Table 1. Click-iT® reaction cocktail. All the components should be added in the order listed below. Table from Click-iT® EdU Imaging Kits Protocol, ThermoFisher.

Add 0.5mL of the Click-iT® reaction cocktail to each well containing up to 3 brains, and 1mLto each well containing 4-5 brains. Make sure the brains are completely covered in the reaction mix.

Incubate the plate for 30 minutes at room temperature, protect from light using aluminium foil.

Remove the reaction mix.

Wash each well three times with 1mL of 0.1% PBS-T (10 minutes each).

Remove the wash solution.

A) Hoechst 33342

Wash each well twice with 1mL of [0.1 M] PBS (30 minutes each).

Remove the wash solution.

Dilute the Hoechst 33342 solution in [0.1 M] PBS at a ratio of 1:2000 to obtain a 1X Hoechst 33342 solution (the final concentration is 5 µg/mL).

Add 1mL of 1X Hoechst 33342 solution per well. Incubate for 2-3 hours for whole brains, or 30 minutes for sectioned tissue, at room temperature, protected from light .

Wash each well twice with 1mL of PBS.

Remove the wash solution.

B) DAPI

Wash each well twice with 1 mL of [0.1 M] PBS (30 minutes each).

Remove the wash solution

Wash once in milliQ/deionized H2O with 0.2% Triton, 10 minutes.

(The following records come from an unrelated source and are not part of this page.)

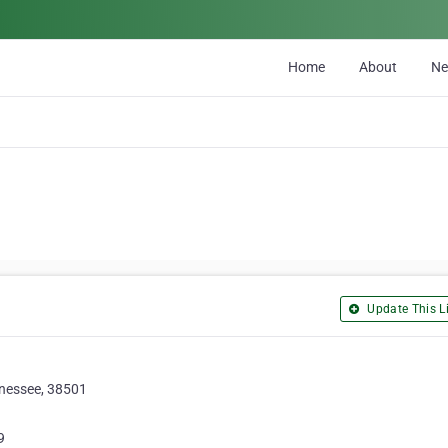
Home
About
N
Update This Li
nnessee, 38501
9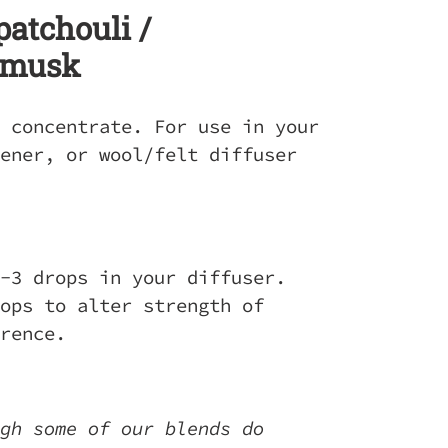
patchouli /
 musk
 concentrate. For use in your
ener, or wool/felt diffuser
-3 drops in your diffuser.
ops to alter strength of
erence.
gh some of our blends do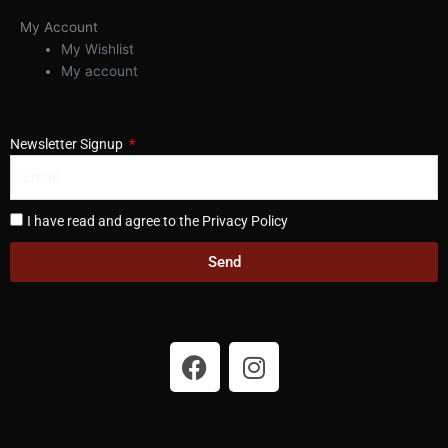
My Account
My Wishlist
My account
Newsletter Signup
I have read and agree to the Privacy Policy
Send
F
I
a
n
c
s
e
t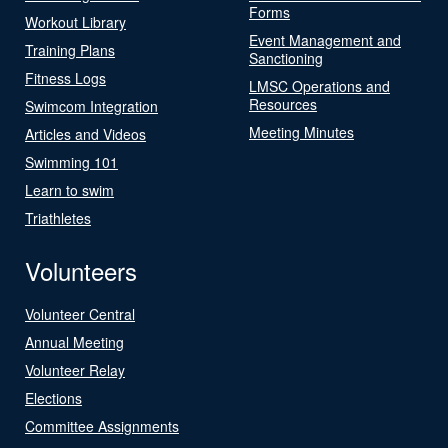
Forms
Workout Library
Event Management and
Training Plans
Sanctioning
Fitness Logs
LMSC Operations and
Resources
Swimcom Integration
Meeting Minutes
Articles and Videos
Swimming 101
Learn to swim
Triathletes
Volunteers
Volunteer Central
Annual Meeting
Volunteer Relay
Elections
Committee Assignments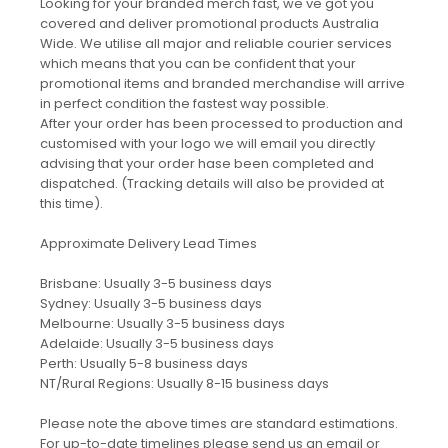
Looking for your branded merch fast, we've got you
covered and deliver promotional products Australia
Wide. We utilise all major and reliable courier services
which means that you can be confident that your
promotional items and branded merchandise will arrive
in perfect condition the fastest way possible.
After your order has been processed to production and
customised with your logo we will email you directly
advising that your order hase been completed and
dispatched. (Tracking details will also be provided at
this time).
Approximate Delivery Lead Times
Brisbane: Usually 3-5 business days
Sydney: Usually 3-5 business days
Melbourne: Usually 3-5 business days
Adelaide: Usually 3-5 business days
Perth: Usually 5-8 business days
NT/Rural Regions: Usually 8-15 business days
Please note the above times are standard estimations.
For up-to-date timelines please send us an email or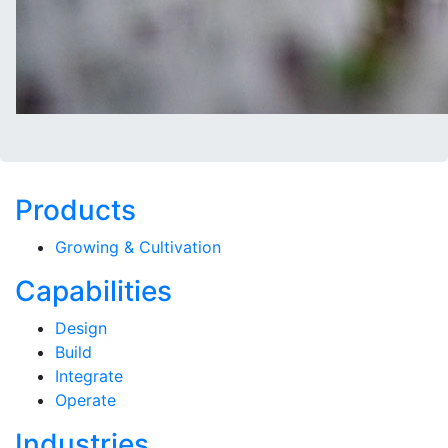
Products
Growing & Cultivation
Capabilities
Design
Build
Integrate
Operate
Industries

Dilute the DAPI solution in miliQ H2O at a ratio of 1:1000.

Add 1 mL of diluted DAPI solution per well. Incubate for 2-3 hours for whole brains, or 30 minutes for sectioned tissue, at room temperature, protected from light .

Remove the DAPI solution.

Wash each well with 1 mL of miliQ H2O with 0.2% Triton for 10 minutes.

Wash each well three times with 1mL of 0.1% PBS-T.

Incubate the brains under agitation in progressively more concentrated glycerol solutions: 1%, 2%, 4% (2 h each), 8%, 15%, 30%, 50%, 60%, 70%, and 80% (1 hour each) glycerol diluted in 0.1M Tris buffer, with DMSO to 1% final concentration.

Wash the brains with 100% ethanol for 30 minutes under agitation, repeat three times.

Transfer each brain in a small amount of ethanol (200-400µL) to an Eppendorf tube.

Underlay the ethanol with methyl salicylate, wait for brain to sink with no agitation.

Aspirate the fluid from the top down, replace with fresh methyl salicylate and allow the brain to sink again for ~30 minutes with no agitation .

Aspirate the fluid and mount in fresh methyl salicylate.